And her imagination had taken it from there. She knew she’d be able to tell at once if he liked them. If he glanced back at her face with even a slight nod or a slight smile, after looking at each picture, it would mean he thought they were good. And if he impulsively slung his arm around her, or anything like that, it would mean he thought she was a painter.

Peggy Maitland might then come and join them in a long, three-way hug of comradeship – they’d all be laughing because they’d be off balance and stepping on each other’s shoes – and on the high wave of that exhilaration it might be easy for Lucy to bring them along with her to the Nelsons’ party tonight.
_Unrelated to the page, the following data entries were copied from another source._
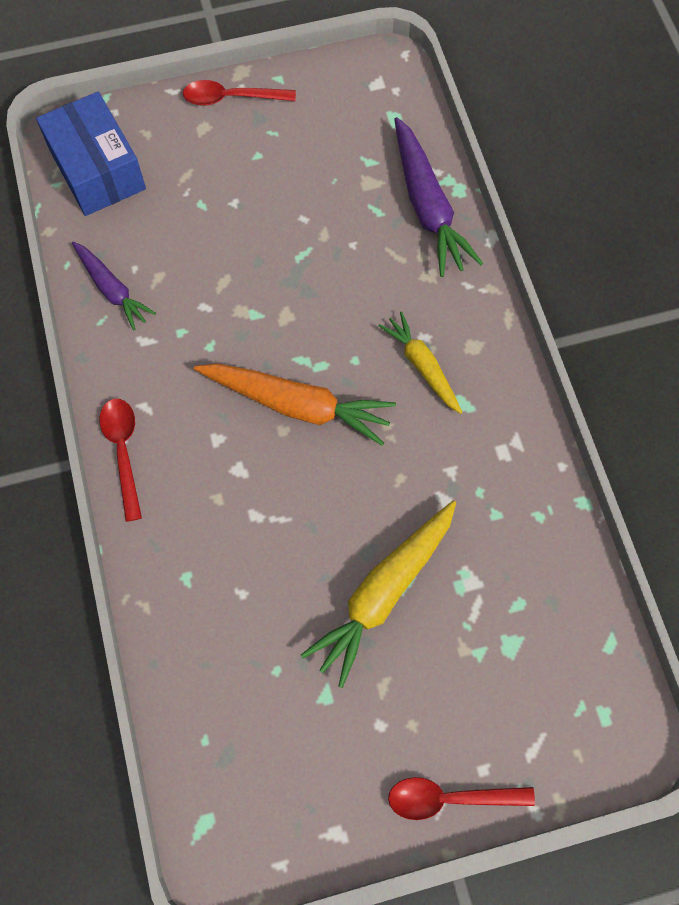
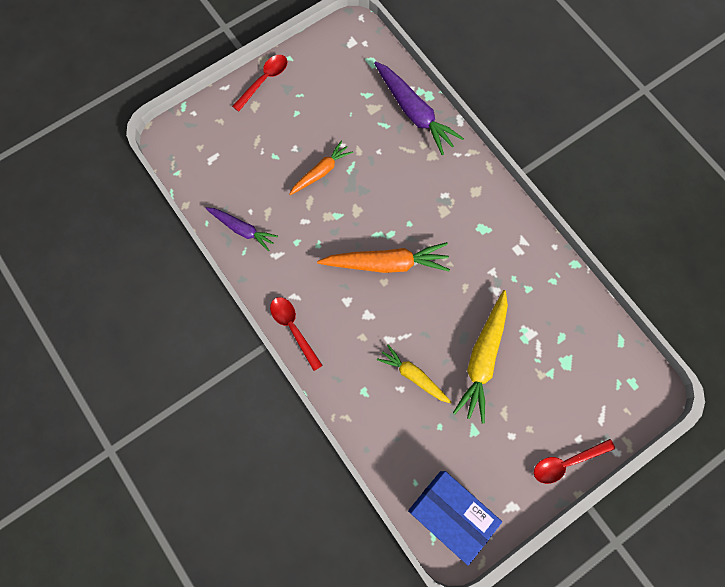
camera: 20 degrees left, 5 degrees up
blue box [36,92,146,216] -> blue box moved to [408,471,502,566]
red spoon [183,80,296,106] -> red spoon turned 150 degrees clockwise [232,55,288,111]
yellow carrot [379,311,462,414] -> yellow carrot moved to [377,345,452,403]
none -> orange carrot [289,141,353,195]

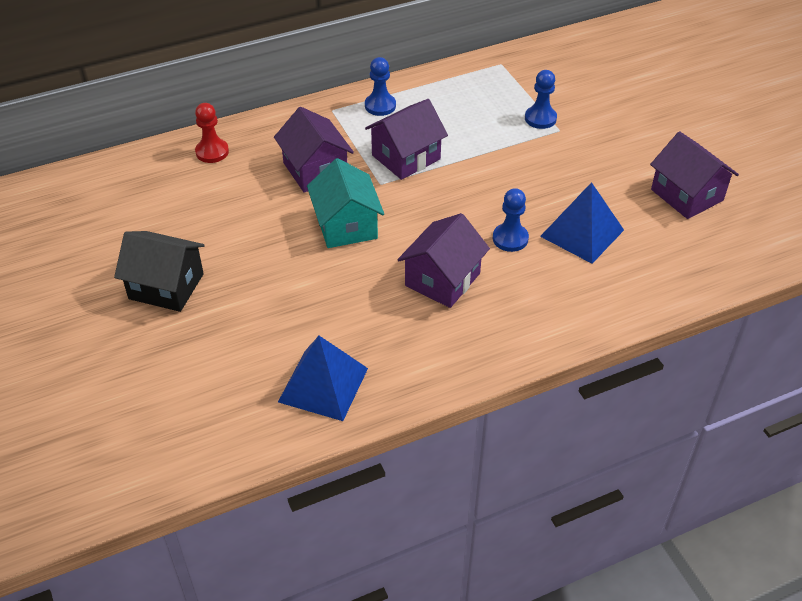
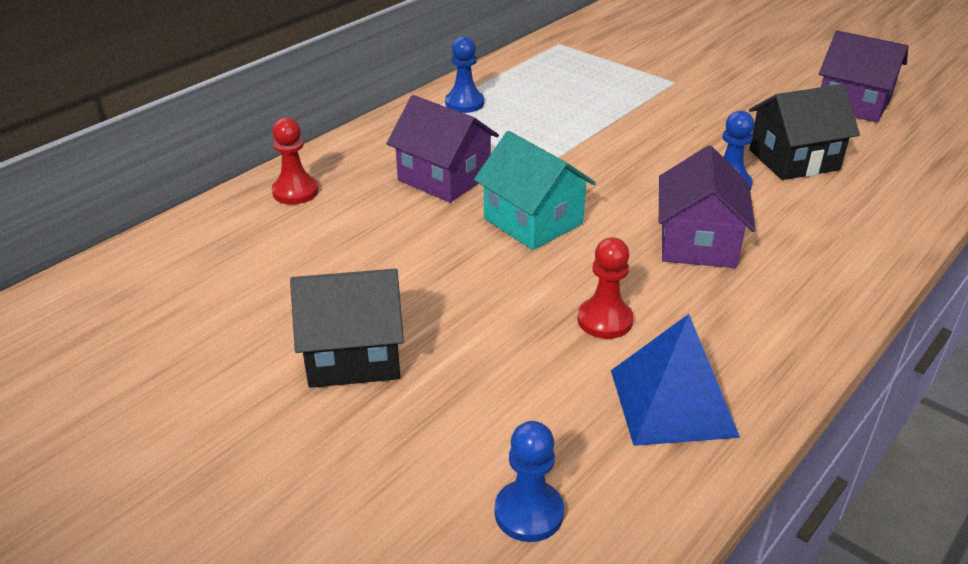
camera: 25 degrees left, 10 degrees down
purple house [365,99,448,180] -> none
blue pawn [525,70,557,129] -> blue pawn moved to [495,421,564,542]
blue pyramid [540,182,624,264] -> black house [749,84,860,180]
none -> red pawn [577,237,633,339]

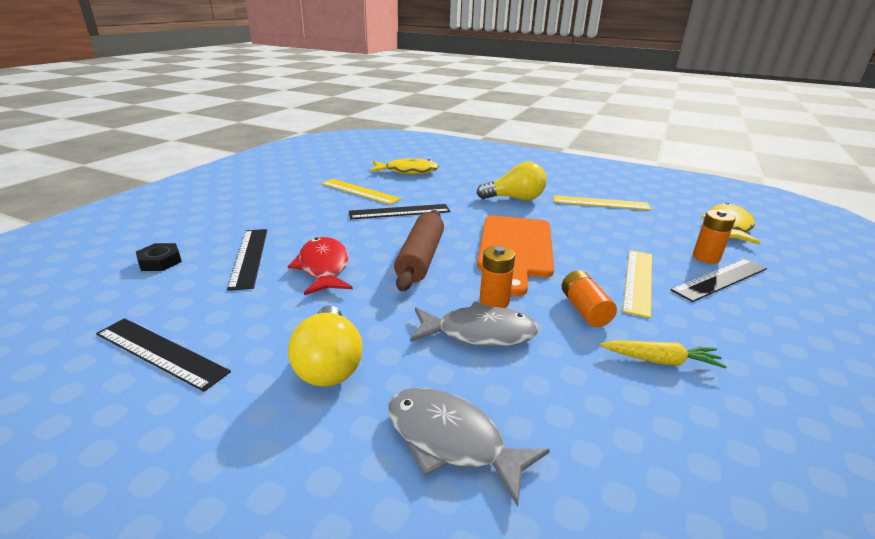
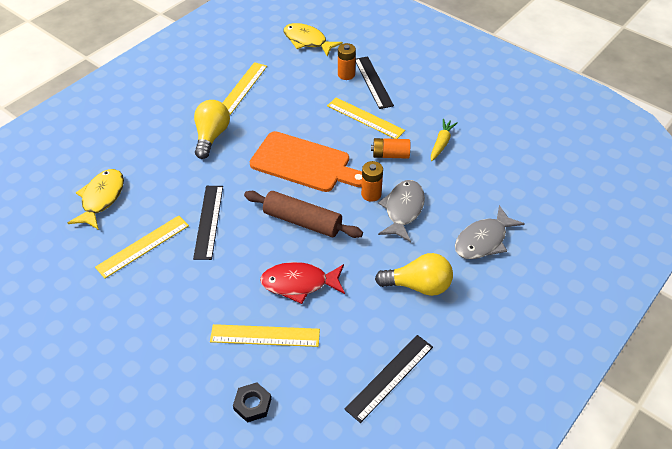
camera: 75 degrees left, 20 degrees up
black ruler [227,229,267,291] -> yellow ruler [210,324,320,347]

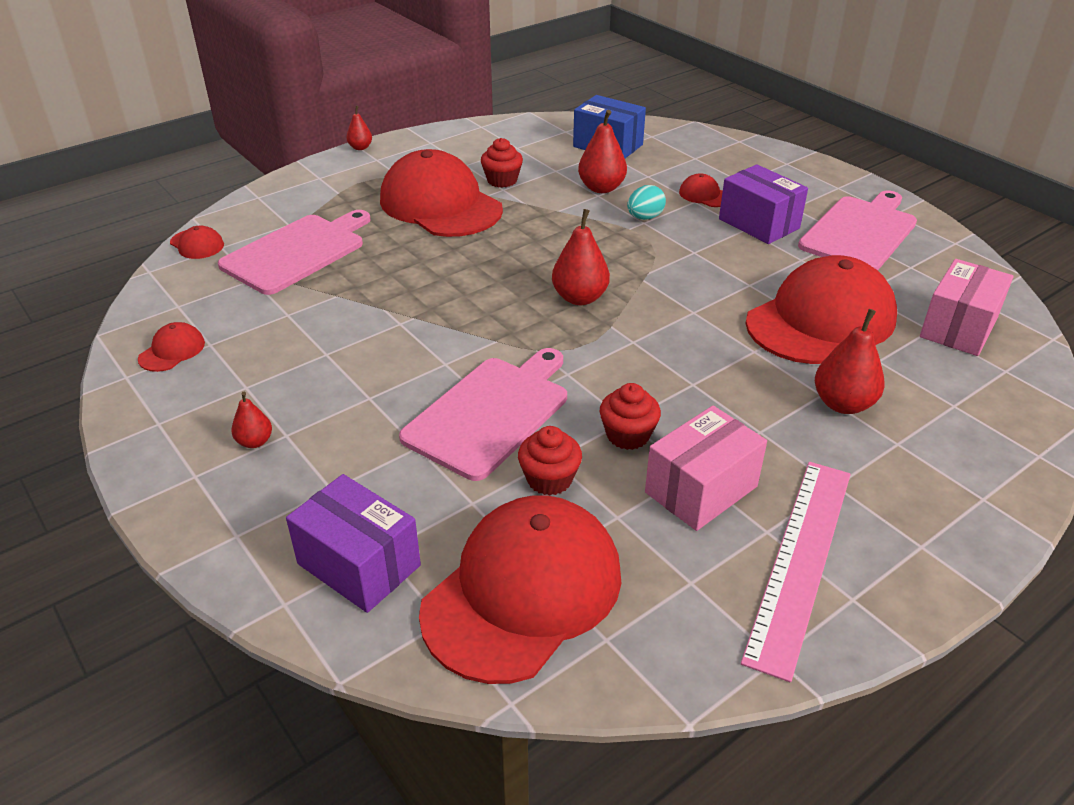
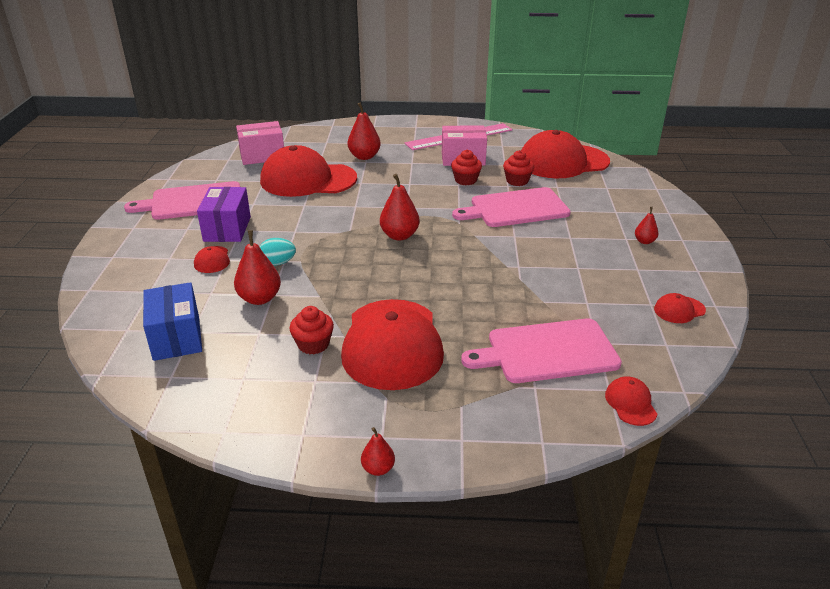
camera: 140 degrees left, 5 degrees down
purple box [286,474,421,613] -> none

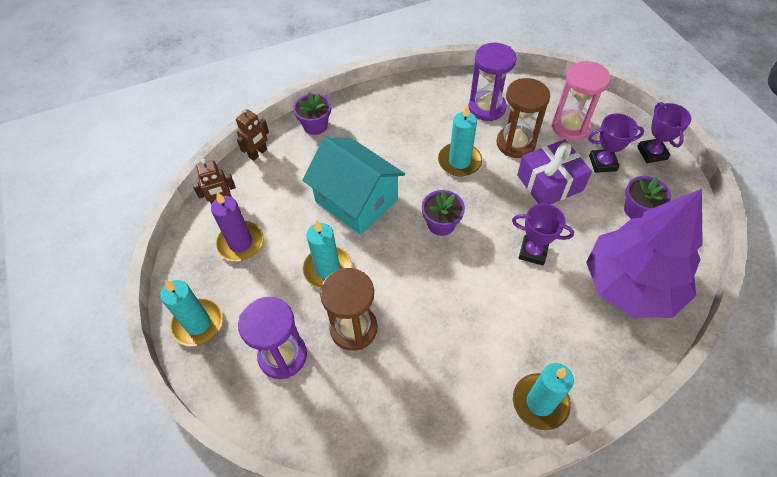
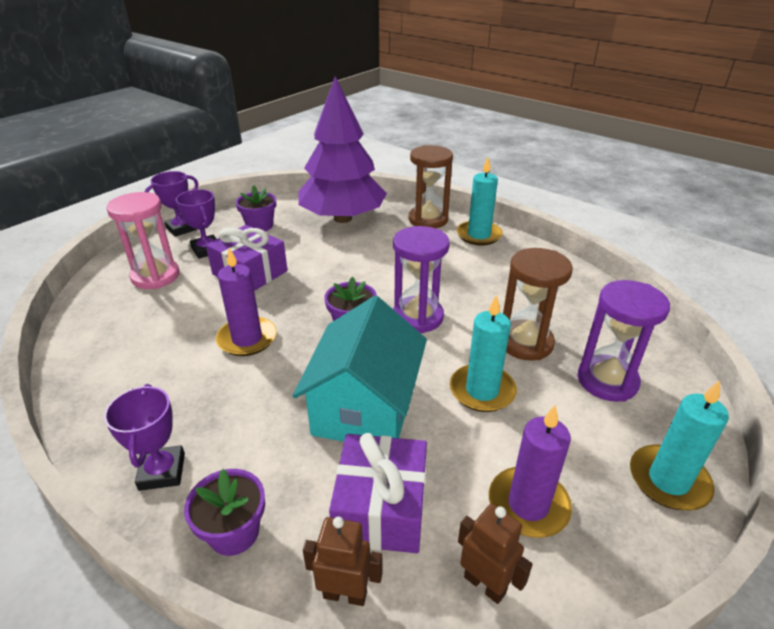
camera: 120 degrees left, 20 degrees down
turquoise candle [438,104,482,177] -> purple candle [216,248,277,356]
purple hourglass [469,43,517,121] -> purple hourglass moved to [393,226,450,333]
brown hourglass [497,78,550,158] -> brown hourglass moved to [409,145,453,228]
purple trophy [512,203,574,266] -> purple trophy moved to [104,384,185,491]
none -> purple gift [329,433,427,553]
“Isn’t it about time, Paul?” she would say. “Isn’t it about time you got over this senseless prejudice? The Nelsons are wonderful people, and they’d love to meet you.”

And there could then be a fine joining of three painters in Tom Nelson’s studio. The two men might be a little reserved at first – they’d shake hands firmly enough, then step back to look each other up and down – but all the tension would dissolve when Lucy put her pictures out for display.

“My God, Lucy,” Tom Nelson might say in a hushed voice. “How’d you ever learn to paint like that?”

Still, nobody had to tell her how treacherous the imagination could be. This was what Dr. Fine called “fantasizing,” as wretchedly graceless a word as most of his others, and she resolved to put it all out of her mind.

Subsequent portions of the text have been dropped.